Como se escreve: "dia-a-dia" ou "dia a dia"? Depende. "Dia-a-dia" é substantivo. Significa "a sucessão dos dias, o viver cotidiano": "Seu dia-a-dia é o mesmo desde que entrou na faculdade".
"Dia a dia" é expressão adverbial. Equivale a "com o correr dos dias, cotidianamente": "A situação dele se complica dia a dia".
Quem consulta o dicionário não pode ter pressa. Nem preguiça. O cidadão vai para a letra "d", encontra "dia-a-dia", não lê, mas conclui que "tem hífen". Depois erra e diz que Deus não ajuda.
É preciso ler a explicação. Na verdade, é preciso aprender a consultar o dicionário, o que não se limita a ser capaz de localizar a palavra.

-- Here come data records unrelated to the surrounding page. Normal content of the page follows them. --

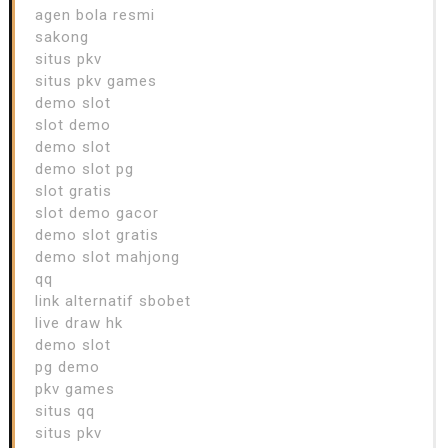
agen bola resmi
sakong
situs pkv
situs pkv games
demo slot
slot demo
demo slot
demo slot pg
slot gratis
slot demo gacor
demo slot gratis
demo slot mahjong
qq
link alternatif sbobet
live draw hk
demo slot
pg demo
pkv games
situs qq
situs pkv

Para encontrar a expressão "dia a dia", por exemplo, é preciso procurar a palavra "dia" e, depois de todas as acepções, ler as expressões em que o vocábulo é empregado.
Outra pedrinha é a palavra "mal". Uma consulta rápida é o caminho para o equívoco. Encontra-se, por exemplo, a palavra "malcriado", sem hífen, ou seja, "tudo junto", como se costuma dizer.

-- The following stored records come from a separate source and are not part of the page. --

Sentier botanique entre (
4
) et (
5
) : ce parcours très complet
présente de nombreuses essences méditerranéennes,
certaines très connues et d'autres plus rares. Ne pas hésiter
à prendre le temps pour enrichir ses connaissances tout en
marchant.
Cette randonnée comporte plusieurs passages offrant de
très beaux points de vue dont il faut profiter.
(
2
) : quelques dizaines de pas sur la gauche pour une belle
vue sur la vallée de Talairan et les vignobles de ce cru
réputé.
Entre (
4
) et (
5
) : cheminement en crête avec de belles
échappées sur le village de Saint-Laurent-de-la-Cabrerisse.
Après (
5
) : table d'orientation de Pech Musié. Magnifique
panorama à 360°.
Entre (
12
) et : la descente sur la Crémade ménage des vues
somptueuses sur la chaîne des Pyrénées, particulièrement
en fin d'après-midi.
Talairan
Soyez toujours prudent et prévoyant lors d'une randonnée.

O que vem a ser um indivíduo "malcriado"? É um indivíduo descortês, indelicado, grosseiro, mal-educado.
Será que sempre se escreve "malcriado"? Veja este exemplo, tirado da canção "Geração Perdida", interpretada por Daniela Mercury: "As crianças mal criadas, nascidas com a televisão". É exatamente assim que está na letra impressa no encarte do disco.
Associe o título da música à expressão citada no parágrafo anterior, levando em conta as palavras "mal" e "criadas", separadas . Faz sentido, não?
O que são crianças "mal criadas"? Afirma-se que quem as cria não executa competentemente a tarefa. O advérbio "mal" está modificando a forma verbal "criadas".
É por isso que as palavras não se juntam. Cada uma preserva sua autonomia, sua identidade. No caso do adjetivo "malcriado", as palavras se juntaram justamente porque perderam sua autonomia.
É mais do que claro que no encarte do disco a letra foi impressa corretamente, de acordo com o contexto.
Um último caso: "à toa" e "à-toa". Os dicionários dizem que a primeira é expressão adverbial. Equivale a "a esmo, ao acaso, sem ocupação, sem ter que fazer": "Estava à toa na vida/ o meu amor me chamou/ pra ver a banda passar/ cantando coisas de amor".
É o começo da inesquecível marcha "A Banda", de Chico Buarque. Também se pode citar Bandeira: "Andorinha, minha cantiga é mais triste. Passei a vida à toa, à toa".
Já "à-toa" é adjetivo. Significa "desprezível, vil, insignificante": "Não passa de um homem à-toa".
Que fique a lição! Quando consultar dicionários, nem pressa, nem preguiça. É isso.